▼

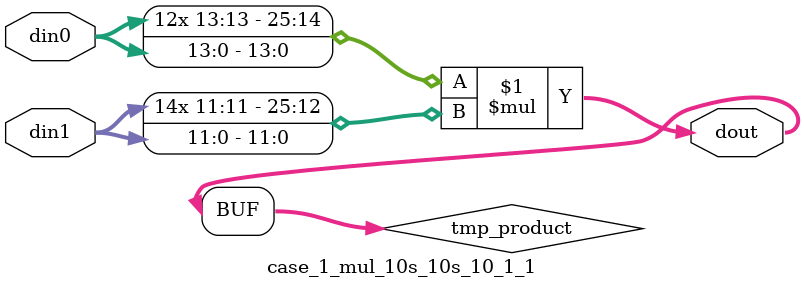
<source format=v>

`timescale 1 ns / 1 ps

 module case_1_mul_10s_10s_10_1_1(din0, din1, dout);
parameter ID = 1;
parameter NUM_STAGE = 0;
parameter din0_WIDTH = 14;
parameter din1_WIDTH = 12;
parameter dout_WIDTH = 26;

input [din0_WIDTH - 1 : 0] din0; 
input [din1_WIDTH - 1 : 0] din1; 
output [dout_WIDTH - 1 : 0] dout;

wire signed [dout_WIDTH - 1 : 0] tmp_product;



























assign tmp_product = $signed(din0) * $signed(din1);








assign dout = tmp_product;





















endmodule

</source>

▲

_Brief:_ Retype each line above exactly. Leave the images out.

_The answer:_
<source format=v>

`timescale 1 ns / 1 ps

 module case_1_mul_10s_10s_10_1_1(din0, din1, dout);
parameter ID = 1;
parameter NUM_STAGE = 0;
parameter din0_WIDTH = 14;
parameter din1_WIDTH = 12;
parameter dout_WIDTH = 26;

input [din0_WIDTH - 1 : 0] din0; 
input [din1_WIDTH - 1 : 0] din1; 
output [dout_WIDTH - 1 : 0] dout;

wire signed [dout_WIDTH - 1 : 0] tmp_product;



























assign tmp_product = $signed(din0) * $signed(din1);








assign dout = tmp_product;





















endmodule

</source>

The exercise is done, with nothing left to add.